『Hero lies in you』

マライア キャリーの『HERO』を、オレの学年の卒業式の退場の曲に決めた。『HERO』は、ざっくり言うと、ヒーロー(助けてくれる人)は自分のなかにいるんだ。困ったときにどっかよそからやってきて助けてくれるわけじゃないんだぞ、って歌だ。「(親に頼るんじゃなくて、誰かに縋るんじゃなくって)自分で喰っていけるようになれ」と、オレはバカのひとつ覚えのように、この学年の生徒が入学した時からずっと言い続けてきた。喰っていけるようになるための力をつけるのが学校だと言い続けてきた。『HERO』はオレの言い続けてきたことと完全に合致する。オレの学年の生徒を送り出すにふさわしい曲だ。

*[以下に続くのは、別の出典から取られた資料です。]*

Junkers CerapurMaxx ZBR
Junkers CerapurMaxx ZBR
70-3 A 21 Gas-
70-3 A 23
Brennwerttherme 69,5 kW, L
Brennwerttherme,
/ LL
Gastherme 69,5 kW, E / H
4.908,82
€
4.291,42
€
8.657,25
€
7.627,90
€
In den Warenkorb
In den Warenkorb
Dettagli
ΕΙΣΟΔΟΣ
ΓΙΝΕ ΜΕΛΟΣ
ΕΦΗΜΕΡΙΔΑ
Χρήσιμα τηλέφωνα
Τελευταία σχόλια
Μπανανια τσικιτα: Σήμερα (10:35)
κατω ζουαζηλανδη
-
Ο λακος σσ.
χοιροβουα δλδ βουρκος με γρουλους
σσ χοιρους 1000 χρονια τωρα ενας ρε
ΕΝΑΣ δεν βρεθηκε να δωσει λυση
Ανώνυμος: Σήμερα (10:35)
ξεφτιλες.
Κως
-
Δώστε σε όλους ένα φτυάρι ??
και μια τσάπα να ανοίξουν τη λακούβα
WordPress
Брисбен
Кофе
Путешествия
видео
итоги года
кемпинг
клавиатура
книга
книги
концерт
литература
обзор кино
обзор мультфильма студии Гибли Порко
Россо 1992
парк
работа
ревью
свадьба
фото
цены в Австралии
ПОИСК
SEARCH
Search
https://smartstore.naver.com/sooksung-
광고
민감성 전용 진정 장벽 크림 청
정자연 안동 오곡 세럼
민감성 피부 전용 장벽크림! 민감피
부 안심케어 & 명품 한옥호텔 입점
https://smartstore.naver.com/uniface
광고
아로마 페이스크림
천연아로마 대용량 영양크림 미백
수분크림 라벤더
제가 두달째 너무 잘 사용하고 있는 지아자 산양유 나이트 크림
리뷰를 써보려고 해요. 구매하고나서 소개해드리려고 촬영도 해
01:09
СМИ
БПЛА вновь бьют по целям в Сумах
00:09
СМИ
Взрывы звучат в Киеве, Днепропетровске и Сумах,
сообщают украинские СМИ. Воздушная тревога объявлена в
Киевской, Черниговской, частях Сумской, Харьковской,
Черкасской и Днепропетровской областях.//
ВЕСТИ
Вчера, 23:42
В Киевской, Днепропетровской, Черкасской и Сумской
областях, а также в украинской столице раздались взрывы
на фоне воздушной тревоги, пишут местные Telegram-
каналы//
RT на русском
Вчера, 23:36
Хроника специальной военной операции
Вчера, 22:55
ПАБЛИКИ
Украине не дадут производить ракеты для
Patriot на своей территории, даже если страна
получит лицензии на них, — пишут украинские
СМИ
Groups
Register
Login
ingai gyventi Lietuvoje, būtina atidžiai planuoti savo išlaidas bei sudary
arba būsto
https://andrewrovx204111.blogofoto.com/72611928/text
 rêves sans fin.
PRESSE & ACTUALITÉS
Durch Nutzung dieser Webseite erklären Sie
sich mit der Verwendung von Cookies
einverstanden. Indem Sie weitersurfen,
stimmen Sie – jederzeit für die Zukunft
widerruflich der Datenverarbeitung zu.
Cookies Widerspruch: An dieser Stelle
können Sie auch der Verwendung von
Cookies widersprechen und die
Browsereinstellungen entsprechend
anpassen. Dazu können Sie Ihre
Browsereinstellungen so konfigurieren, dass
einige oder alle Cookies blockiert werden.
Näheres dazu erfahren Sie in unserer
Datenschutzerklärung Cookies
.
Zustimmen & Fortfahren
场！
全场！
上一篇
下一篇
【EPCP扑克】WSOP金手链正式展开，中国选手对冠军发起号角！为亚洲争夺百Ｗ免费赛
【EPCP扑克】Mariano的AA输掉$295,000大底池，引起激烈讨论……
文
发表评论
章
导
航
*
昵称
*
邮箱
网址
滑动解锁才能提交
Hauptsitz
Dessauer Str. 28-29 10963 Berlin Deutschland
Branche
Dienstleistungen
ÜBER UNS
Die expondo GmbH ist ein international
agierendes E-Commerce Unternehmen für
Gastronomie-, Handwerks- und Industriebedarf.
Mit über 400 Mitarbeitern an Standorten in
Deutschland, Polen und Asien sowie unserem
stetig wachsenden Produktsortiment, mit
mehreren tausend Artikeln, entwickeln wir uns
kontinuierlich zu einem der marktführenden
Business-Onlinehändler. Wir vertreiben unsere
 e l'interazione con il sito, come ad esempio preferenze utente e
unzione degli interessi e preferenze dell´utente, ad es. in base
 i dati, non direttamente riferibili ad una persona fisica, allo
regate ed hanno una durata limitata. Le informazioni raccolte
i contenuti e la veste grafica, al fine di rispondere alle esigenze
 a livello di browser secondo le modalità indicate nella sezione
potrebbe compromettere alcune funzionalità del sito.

ウチの学校の生徒はさ、シンドイ境遇の子が結構多いんだよ。金がマジでない家の子もいるし、親がちゃんと世話してくれずに育った子もいる。当たり前の話だが、子どもは親を選んで生まれて来れないからね。子ども同士の諍いやいじめはもちろん深刻な問題だよ。けど、もっと深刻なのは、親が親の役割を果たさない家がものすごく多くなったってことなんじゃないかと、このごろとみに思うね。

親が親の役割を果たせない家で大きくなった子はどんな影響を受けるんだろう。ウチの学校の生徒を見てるとね、引っ込み自案っていうのかな、自分の思いや感情を表に出さないで、誰かの後ろをついてまわってるみたいな子になっちゃうように思えるな。もちろん、心の中には思っていることや、やりたいことや、欲しいものが渦巻いてるんだよ。けど、それを言葉に出したり、行動で示したりできなくなっちゃう。そりゃそうだよ。自分が何か主張すれば、それが引き金になって余計に家の中で波風が立つかもしれないって思ったら、じっと堪えるしかねえだろ?ウチの学校、いまだにマスクしている生徒が多いんだ。マスクは外界から自分を守る壁みたいなもんだ。でも見方を変えりゃあ、自分の中にタプタプ湛えているものが外に漏れ出るのを防ぐ役割も果たしてるんじゃないか。所謂〝悪い〟生徒は、いやでも目立つから先生も注意して扱う、気にかける。けど、引っ込み自案な生徒は、先生たちもスルーしがちなんだよ。だからそういう子は、学校でもあんまり大事にしてもらえないんだ。あ、マスクを外せない子がみんなそういう境遇の子だと言ってるわけじゃないからね。誤解のないように。

親はさ、子どもが初めて出会う人間で、赤ちゃんのときには、周りには親しか人間がいないんだから、人間って親みたいな生き物だって刷り込まれちゃうんだ。その刷り込みに揺さぶりをかけて、人間=親って思い込みを崩してゆくことが、学校の役割なんじゃないかとオレは思う。親以外の大人のサンプルを示したり、親が示している以外のものの見方や考え方を教えたり、それが学校の、授業の、そして教員の役割なんじゃないかって思うんだよ。

親なんかアテにすんな。親なんてさっさと見切れ。オマエはオマエのものの見方を手に入れて、オマエの人生をオマエの力で切り開いていくしかねえんだよ、って励ますことが大事なんだ。親の呪縛はそりゃあ強力だからね、そこから引っぺがされて自分の人生を歩み始めるってのは、子どもにとってはものすごくシンドイことなんだろう。でも、いくらシンドかろうが、それをやらなきゃ子どもは永久に親の呪縛から逃れられなくて、親のコピーになるか、ぐれるか、自分を開示することに怯えをもったままそっと生きてゆくか、の3択の人生になっちまう。そうならないために、変わるキッカケと励ましを与える。生徒が自分の中のHEROにアクセスする勇気を与える。学校の出来ることなんざ、それに尽きるんじゃないか。間違っても「そのままでいいよ」と慰謝してるだけの場所になりさがっちゃダメなんだよ。「そのままでいい」?そんなわけねえじゃねえか。人は、自分の人生を生きるために生まれてきたんだ。親のコピーになるために生まれてきたんじゃないんだよ。